(a) A body P of mass q kg is suspended by two light inextensible strings AB and DB attached to a horizontal table. The strings are inclined at 30° and 60° respectively to the horizontal and the tension in AB is 48N. If the system is in equilibrium :
(i) sketch a diagram to represent the information ; (ii) calculate the tension in DB ;
(a) Given that \(m = (6i + 8j)\) and \(n = (-8i + \frac{7}{3}j)\), find the :
(i) magnitudes and direction of m and n ; (ii) angle between m and n.
(b) The position vectors of points P, Q, R and S are \(\begin{pmatrix} -2 \\ 3 \end{pmatrix}, \begin{pmatrix} 10 \\ 4 \end{pmatrix}, \begin{pmatrix} 3 \\ 12 \end{pmatrix}\) and \(\begin{pmatrix} 4 \\ 0 \end{pmatrix}\) respectively. Show that \(\overrightarrow{PQ}\) is perpendicular to \(\overrightarrow{RS}\).

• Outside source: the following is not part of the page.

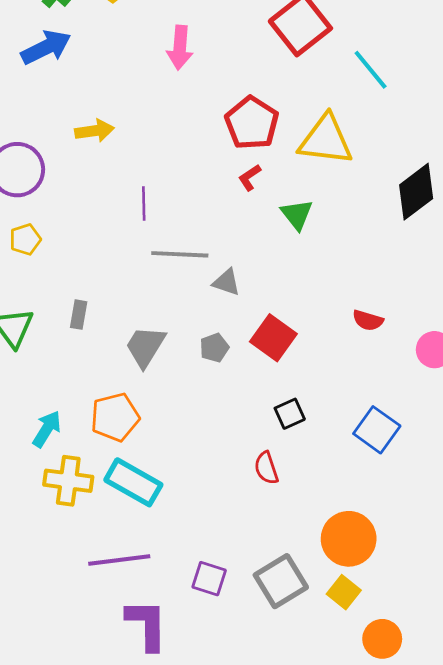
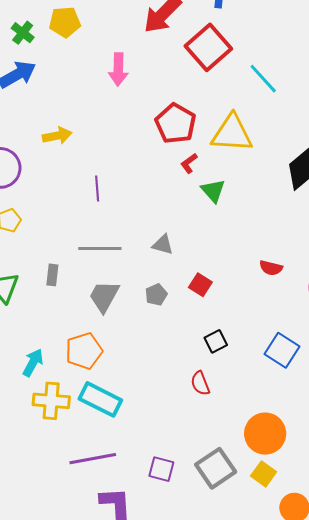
red L-shape: (250, 177) -> (189, 163), moved
gray line: (180, 254) -> (100, 249), moved
red square: (273, 338) -> (200, 285), size x0.7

A binary operation \(*\) is defined on the set, R, of real numbers by \(m * n = m + n + 2\). Find the :
(a) identity element under the operation ;
(b) inverse of n under the operation .
Given that (5, 2), (-4, k) and (2, 1) lie on a straight line, find the value of k.
(a) If \(f(x + 2) = 6x^{2} + 5x - 8\), find \(f(5)\).
(b) Express \(\frac{7\sqrt{2} + 3\sqrt{3}}{4\sqrt{2} - 2\sqrt{3}}\) in the form \(p + q\sqrt{r}\), where p, q and r are rational numbers.